Minimal Essential Coverage and Alternative Health Plans

Minimal Essential Coverage and Alternative Health Plans

Passage and implementation of the Affordable Care Act (ACA) introduced the American healthcare system to a principle known as minimal essential coverage (MEC). In short, MEC is considered the minimum amount of health plan coverage a typical U.S. worker should have access to. Despite changes to the ACA as a result of the 2018 tax bill, MEC remains in force.

Under provisions of the ACA, most U.S. employers are required to offer employees group health benefits that meet MEC standards. This applies to traditional group health insurance programs, government programs, self-funded employer health plans, and health coverage purchased on the individual market.

Individual Mandate Eliminated

Getting back to the previously mentioned changes from 2018, the most prominent change was the elimination of the individual mandate. Prior to 2019, most working adults had to purchase a health plan that met MEC standards. Exemptions were available for consumers who truly could not afford coverage. For everyone else though, it was either pay for a health plan or face a financial penalty.

That penalty was eliminated by the 2018 tax bill. Technically, the penalty still exists as a matter of law. But the tax bill eliminated any means of enforcing the penalty. So for all intents and purposes, it no longer exists.

The most important aspect of this change is that it allows employees to choose less expensive health plans that might meet their needs just fine without adhering to MEC standards. That’s good because there are plenty of employees who are best served by low-cost health plans with minimal coverage. They don’t need or want more expensive plans offering coverage they will never use.

What It Means to You

So, what does this mean to you? It depends on your perspective. If you are an employee looking to enroll in an affordable health plan, you have plenty of options without having to worry about the ACA penalty. You can choose one of the plans offered by your employer or purchase your own plan on the individual market.

If you are an employer, you now have the ability to offer less costly health plans without worrying that employees who enroll in them will face the ACA penalty. Self-funded plans are now more attractive because they can be tailored to the particular needs of your workforce.

If you are a broker, you now have access to a full range of alternative health plans you can pitch to clients who aren’t interested in traditional group health insurance. This gives you the opportunity to expand your book of business beyond clients whose only interest is meeting minimum MEC requirements.
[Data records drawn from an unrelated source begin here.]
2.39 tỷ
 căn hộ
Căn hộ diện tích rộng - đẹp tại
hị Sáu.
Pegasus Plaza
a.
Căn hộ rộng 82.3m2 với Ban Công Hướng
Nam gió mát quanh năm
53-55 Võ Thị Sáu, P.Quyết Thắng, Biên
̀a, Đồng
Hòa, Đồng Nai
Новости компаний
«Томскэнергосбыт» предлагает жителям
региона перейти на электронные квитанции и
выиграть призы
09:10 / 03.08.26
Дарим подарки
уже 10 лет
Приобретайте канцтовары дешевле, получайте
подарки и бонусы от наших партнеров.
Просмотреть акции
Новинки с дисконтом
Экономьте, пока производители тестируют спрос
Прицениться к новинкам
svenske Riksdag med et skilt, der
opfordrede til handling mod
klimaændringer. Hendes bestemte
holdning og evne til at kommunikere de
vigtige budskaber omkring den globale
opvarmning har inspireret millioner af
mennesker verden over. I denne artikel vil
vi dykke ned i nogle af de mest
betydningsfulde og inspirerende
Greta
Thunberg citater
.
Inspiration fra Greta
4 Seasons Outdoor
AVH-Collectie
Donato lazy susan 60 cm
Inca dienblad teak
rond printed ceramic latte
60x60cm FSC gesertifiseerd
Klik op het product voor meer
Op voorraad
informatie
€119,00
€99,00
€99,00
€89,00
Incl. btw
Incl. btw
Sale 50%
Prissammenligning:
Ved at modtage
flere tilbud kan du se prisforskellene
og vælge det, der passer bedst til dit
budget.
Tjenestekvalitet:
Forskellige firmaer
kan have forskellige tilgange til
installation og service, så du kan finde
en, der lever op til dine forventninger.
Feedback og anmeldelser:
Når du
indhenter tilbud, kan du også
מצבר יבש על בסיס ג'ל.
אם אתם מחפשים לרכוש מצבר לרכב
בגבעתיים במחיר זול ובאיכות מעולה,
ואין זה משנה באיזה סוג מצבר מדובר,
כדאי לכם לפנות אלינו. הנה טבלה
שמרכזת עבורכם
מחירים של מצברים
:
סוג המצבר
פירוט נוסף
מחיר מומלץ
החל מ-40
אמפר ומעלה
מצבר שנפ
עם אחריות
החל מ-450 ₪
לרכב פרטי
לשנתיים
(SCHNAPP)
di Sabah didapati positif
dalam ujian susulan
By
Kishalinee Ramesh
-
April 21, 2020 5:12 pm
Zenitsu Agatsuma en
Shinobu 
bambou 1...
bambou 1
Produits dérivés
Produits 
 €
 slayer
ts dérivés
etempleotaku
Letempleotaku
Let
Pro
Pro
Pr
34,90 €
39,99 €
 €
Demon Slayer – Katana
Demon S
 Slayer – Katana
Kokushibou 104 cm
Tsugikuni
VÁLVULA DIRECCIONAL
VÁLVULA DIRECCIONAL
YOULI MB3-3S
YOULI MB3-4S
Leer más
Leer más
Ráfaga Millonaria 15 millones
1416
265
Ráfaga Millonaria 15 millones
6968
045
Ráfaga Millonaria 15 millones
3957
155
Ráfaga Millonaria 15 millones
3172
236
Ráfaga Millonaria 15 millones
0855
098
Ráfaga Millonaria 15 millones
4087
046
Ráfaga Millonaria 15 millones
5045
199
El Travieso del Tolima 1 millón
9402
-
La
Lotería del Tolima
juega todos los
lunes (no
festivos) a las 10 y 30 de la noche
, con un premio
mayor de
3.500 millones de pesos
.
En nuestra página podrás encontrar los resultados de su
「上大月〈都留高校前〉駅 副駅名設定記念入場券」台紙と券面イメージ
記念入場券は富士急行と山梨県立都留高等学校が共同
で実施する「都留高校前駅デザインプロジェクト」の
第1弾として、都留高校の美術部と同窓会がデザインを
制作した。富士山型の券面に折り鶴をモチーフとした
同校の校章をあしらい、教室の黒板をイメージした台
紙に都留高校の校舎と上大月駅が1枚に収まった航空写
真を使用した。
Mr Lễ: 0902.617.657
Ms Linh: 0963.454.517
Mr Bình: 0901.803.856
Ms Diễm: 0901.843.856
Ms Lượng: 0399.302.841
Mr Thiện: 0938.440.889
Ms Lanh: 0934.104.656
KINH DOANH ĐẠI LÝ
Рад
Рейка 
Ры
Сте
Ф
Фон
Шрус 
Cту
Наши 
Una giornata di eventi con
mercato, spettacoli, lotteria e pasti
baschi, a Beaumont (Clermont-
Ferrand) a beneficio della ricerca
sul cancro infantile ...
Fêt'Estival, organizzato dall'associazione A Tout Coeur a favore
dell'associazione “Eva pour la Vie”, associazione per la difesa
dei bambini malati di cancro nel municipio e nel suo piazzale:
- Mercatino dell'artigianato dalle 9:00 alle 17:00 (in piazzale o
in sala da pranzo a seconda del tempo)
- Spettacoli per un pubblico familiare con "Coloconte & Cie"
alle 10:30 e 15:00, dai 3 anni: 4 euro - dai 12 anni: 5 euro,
You Can’t Have Too Many Options

Whether one is in favor of the ACA or not, it is hard to argue against having too many options. The desire to give employers and employees as many options as possible was one of the driving factors behind establishing StarMed. We offer a viable alternative to traditional group health insurance. Our alternative product is offered at three different levels and price points. That way, employees have numerous choices to work with.

Healthcare and how it is paid for should never be approached from a one-size-fits-all perspective. One size does not fit all. People are different. So are their needs, their financial situations, and their healthcare choices.

MEC and ACA penalties notwithstanding, employees, employers, and brokers have more choices today than they did when the ACA was first implemented. We think that this is a good deal for everyone. MEC is not a bad concept on its face, but our system needs enough flexibility to accommodate everyone.